2021-11-05

Example Sentences:

  • Yong Zhuang: Multiple correlation analysis (MRC) is a highly general and therefore very flexible data-analytic system that may be used whenever a quantitative variable (the dependent variable) is to be studied as a function of, or in relation­ship to, any factors of interest (expressed as independent variables).source
  • Tianyu Kan: Furthermore, we demonstrate through a series of empirical results that our approach allows for a smooth tradeoff between memorization and generalization and exhibits some of the most salient characteristics of neural networks: depth improves performance; random data can be memorized and yet there is generalization on real data; and memorizing random data is harder in a certain sense than memorizing real data. source

Before & After:

  • Hefei Qiu
    • before: In the way of constructing positive pairs, different from previous methods of using data augmentation which are usually sophisticated or uninterpretable, we apply semantic similarity or entailment relation of two sentences which is easy to implement and easy to understand.

    • after: In the way of construct positive sentence pairs, we directly utilize the sentence similarity score or sentence entailment relation in the existing well-recognized public corpora. This approach is different from previous methods of augmenting data by translating a sentence in source language to a target language and then translate it back to the source language to generate a positive instance, or by generating a new sentence embedding which is close to the original one but without knowing what the sentence is in human language.

  • Tianyu Kang
    • before: There must be a distribution shift between training and testing sample sets, otherwise they should have the same performance.
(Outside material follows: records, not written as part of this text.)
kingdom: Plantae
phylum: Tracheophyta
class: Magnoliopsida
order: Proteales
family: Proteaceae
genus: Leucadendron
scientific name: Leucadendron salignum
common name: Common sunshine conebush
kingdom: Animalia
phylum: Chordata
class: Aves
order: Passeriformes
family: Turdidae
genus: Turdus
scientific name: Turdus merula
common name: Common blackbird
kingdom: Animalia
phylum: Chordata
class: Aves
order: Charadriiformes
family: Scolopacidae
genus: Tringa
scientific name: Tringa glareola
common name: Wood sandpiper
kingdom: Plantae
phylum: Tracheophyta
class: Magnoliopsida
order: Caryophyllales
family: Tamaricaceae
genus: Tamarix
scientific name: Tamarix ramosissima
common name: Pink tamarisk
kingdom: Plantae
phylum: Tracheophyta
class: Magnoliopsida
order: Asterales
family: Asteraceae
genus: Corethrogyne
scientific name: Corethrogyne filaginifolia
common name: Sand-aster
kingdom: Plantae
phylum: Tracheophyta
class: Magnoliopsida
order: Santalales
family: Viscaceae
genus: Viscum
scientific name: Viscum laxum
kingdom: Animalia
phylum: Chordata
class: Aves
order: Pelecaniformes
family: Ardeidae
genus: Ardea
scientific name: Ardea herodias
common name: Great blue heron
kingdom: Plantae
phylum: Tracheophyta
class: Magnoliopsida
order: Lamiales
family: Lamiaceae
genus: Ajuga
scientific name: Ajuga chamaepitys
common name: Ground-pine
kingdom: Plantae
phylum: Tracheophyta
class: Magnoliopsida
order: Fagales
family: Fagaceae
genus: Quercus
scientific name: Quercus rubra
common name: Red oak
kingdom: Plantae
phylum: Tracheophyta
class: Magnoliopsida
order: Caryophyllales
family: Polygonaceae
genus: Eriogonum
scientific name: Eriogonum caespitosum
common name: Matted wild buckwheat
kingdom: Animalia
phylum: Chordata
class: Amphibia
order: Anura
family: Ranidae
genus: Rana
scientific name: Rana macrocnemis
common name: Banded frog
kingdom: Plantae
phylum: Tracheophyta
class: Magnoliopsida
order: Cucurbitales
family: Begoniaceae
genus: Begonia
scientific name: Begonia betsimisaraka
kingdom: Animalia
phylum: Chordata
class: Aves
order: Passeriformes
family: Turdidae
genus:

    • after: There is no panacea of generalization: the distribution shift between training and testing sample sets always exists, otherwise they should performed same.

  • Yong Zhuang
    • before: Streaming feature selection has always been considered a superior technique for selecting the relevant subset features from highly dimensional data and thus reducing learning complexity.

    • after: Streaming feature selection has always been a superior technique to interweave the feature generation process with the feature testing process to avoid generating features that are unlikely to be helpful.